Nicht jedes Alter Ego versteckt; manche enthüllen, indem sie übertreiben. Der britische Künstler Grayson Perry, bekannt für Keramikarbeiten und gesellschaftskritischen Humor, tritt häufig als sein Alter Ego Claire auf – in opulenten Kleidern und bunten Perücken. Über Claire erforscht Perry Themen wie Geschlecht, Klasse und Selbstausdruck, stets mit Humor und Mitgefühl.

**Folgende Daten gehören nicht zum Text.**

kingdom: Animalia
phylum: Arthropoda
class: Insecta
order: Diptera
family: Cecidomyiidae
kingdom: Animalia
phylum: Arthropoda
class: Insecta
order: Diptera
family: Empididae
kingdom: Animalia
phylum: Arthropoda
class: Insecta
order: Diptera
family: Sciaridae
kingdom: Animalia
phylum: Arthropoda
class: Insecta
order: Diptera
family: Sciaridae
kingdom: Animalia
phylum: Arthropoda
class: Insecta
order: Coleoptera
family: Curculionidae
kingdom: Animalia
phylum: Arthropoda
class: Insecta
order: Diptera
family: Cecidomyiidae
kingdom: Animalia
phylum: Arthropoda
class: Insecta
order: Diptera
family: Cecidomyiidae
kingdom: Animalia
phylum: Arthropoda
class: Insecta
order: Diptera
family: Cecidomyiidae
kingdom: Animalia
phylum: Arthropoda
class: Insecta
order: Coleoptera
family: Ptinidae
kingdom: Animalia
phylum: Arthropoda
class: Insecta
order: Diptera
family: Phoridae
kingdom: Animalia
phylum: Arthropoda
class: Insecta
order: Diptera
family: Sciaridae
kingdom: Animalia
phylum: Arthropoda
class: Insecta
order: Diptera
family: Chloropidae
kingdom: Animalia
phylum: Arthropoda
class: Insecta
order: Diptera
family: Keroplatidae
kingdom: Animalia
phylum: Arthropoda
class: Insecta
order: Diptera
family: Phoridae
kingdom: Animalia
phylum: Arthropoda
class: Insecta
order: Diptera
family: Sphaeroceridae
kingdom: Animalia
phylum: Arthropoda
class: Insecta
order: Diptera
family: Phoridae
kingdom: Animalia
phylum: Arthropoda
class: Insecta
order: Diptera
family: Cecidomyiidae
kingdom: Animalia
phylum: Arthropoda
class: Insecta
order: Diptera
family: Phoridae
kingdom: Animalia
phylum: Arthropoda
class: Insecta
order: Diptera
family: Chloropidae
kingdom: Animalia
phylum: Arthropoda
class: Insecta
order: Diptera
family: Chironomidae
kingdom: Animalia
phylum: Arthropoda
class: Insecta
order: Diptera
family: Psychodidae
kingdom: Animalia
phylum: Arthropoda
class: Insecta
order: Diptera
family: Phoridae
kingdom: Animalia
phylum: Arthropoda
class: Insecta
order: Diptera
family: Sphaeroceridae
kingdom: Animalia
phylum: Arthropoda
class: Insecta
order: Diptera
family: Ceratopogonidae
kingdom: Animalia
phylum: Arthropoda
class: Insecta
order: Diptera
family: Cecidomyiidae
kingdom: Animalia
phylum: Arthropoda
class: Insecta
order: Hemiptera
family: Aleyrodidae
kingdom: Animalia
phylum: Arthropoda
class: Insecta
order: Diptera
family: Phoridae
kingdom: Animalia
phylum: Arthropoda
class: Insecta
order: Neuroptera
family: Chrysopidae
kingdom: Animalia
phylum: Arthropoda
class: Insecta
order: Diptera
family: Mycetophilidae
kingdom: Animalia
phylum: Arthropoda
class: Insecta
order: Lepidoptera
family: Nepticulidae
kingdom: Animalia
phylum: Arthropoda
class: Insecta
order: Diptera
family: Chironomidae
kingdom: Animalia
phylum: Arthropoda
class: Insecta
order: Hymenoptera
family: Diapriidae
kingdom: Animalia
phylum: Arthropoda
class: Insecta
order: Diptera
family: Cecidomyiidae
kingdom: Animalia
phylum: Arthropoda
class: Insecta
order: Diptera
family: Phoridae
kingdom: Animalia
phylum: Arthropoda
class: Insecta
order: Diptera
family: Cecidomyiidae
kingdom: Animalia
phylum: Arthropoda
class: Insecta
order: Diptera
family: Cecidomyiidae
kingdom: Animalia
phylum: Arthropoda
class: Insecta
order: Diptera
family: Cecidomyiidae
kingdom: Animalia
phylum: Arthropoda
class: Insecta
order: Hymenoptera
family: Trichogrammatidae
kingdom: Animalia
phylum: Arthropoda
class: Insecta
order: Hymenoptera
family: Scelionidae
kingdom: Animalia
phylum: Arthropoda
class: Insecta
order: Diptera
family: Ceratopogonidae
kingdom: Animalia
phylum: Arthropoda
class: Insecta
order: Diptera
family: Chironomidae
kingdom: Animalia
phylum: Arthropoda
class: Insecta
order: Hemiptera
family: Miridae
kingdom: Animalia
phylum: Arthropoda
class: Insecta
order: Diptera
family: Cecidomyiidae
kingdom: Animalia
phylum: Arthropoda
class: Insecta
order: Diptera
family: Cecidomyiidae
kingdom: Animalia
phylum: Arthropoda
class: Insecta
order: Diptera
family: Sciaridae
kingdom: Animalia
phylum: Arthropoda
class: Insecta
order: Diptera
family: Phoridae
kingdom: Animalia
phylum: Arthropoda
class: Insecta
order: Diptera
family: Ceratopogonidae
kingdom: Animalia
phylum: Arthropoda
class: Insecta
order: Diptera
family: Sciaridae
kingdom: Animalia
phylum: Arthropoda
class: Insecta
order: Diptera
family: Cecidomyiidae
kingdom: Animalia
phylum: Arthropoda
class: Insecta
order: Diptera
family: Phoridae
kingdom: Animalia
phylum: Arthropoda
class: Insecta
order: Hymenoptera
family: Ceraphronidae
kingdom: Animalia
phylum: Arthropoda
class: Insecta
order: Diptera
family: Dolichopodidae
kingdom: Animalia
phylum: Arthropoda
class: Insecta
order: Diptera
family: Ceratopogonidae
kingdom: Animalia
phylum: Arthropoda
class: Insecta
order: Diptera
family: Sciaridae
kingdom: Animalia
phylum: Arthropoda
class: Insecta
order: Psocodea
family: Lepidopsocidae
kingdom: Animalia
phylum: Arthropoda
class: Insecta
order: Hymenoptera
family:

„Claire“, sagt Perry, „kann sein, wer sie will – Matriarchin, Aktivistin, Freiheitskämpferin.“ Sie ist keine Verkleidung, sondern eine Erweiterung – eine Möglichkeit, Identität und Männlichkeit performativ zu reflektieren. Sein Foto Mother of All Battles (1996), das Claire als kämpferische Hausfrau mit Gewehr zeigt, verbindet Satire mit Ernsthaftigkeit.

 

Während Perry Identität personalisiert, kollektivieren die Guerrilla Girls sie. Seit 1985 tritt dieses feministische Künstlerkollektiv anonym auf – mit Gorilla-Masken, unterzeichnet mit Namen berühmter Künstlerinnen wie Frida Kahlo oder Käthe Kollwitz. Ihre Anonymität dient nicht der Tarnung, sondern der Verstärkung: Ohne individuelle Egos wird die Botschaft lauter. Sie prangern Sexismus, Rassismus und strukturelle Ungleichheit in der Kunstwelt an.

 

Ihr berühmtestes Plakat fragte: „Müssen Frauen nackt sein, um ins Metropolitan Museum zu gelangen?“ – und wies darauf hin, dass weniger als 5 % der ausgestellten Künstler im Modern-Art-Trakt Frauen waren, während 85 % der dargestellten Akte weiblich waren. Die Gorilla-Masken wurden zu Symbolen des Widerstands und bewiesen, dass Unsichtbarkeit eine starke Form von Präsenz sein kann.

Die Magie des Enttarnens

 

Von Duchamps Rrose Sélavy bis zu Banksys gesichtsloser Figur, von Basquiats SAMO bis zu Grayson Perrys Claire – Künstler haben immer wieder durch Verkleidung eine tiefere Wahrheit gefunden. Das Alter Ego befreit sie von Erwartung und Angst; es erlaubt ihnen zu experimentieren, zu provozieren und frei zu sprechen.

 

Duchamp verwendete Rrose, um den Kult um das „geniale“ Künstler-Ich zu karikieren. Basquiat nutzte SAMO, um sich Gehör zu verschaffen in einer Welt, die ihn noch nicht erkannte. Banksys Anonymität schützt seine Botschaft vor dem Blendlicht des Ruhms. Perrys Claire macht die Fluidität der Identität sichtbar, während die Guerrilla Girls das Verbergen selbst in Aktivismus verwandeln.

 

Ihre Doppelidentitäten erinnern daran, dass Kunst immer Transformation bedeutet. Ein Urinal wird zu Kunst, wenn es „R. Mutt“ signiert. Ein Graffiti-Slogan wird zu Poesie, wenn er mit „SAMO“ getaggt ist. Ein anonym geführter Protest wird Geschichte, wenn maskierte Frauen ihn tragen.

 

Alter Egos zeigen, dass Wahrheit in der Kunst oft hinter Fiktion verborgen ist. Sie verwischen die Grenzen zwischen Künstler und Werk, zwischen Wirklichkeit und Performance. Sie bringen uns dazu, genauer hinzusehen, nach Hinweisen zu suchen – und machen uns so selbst zu Detektiven des Bedeutens.

 

Oscar Wilde bemerkte einmal: „Der Mensch ist am wenigsten er selbst, wenn er in eigener Person spricht. Gibt man ihm eine Maske, sagt er die Wahrheit.“ Künstler haben das immer gewusst. Ihre Masken – ob aus Samt, als Graffiti-Tag oder Gorilla-Maske – verbergen die Wahrheit nicht; sie enthüllen sie, nur aus einem anderen Gesicht heraus.

 

Und vielleicht liegt genau darin die wahre Magie künstlerischer Alter Egos: dass Künstler, indem sie sich verkleiden, noch mehr zu sich selbst werden.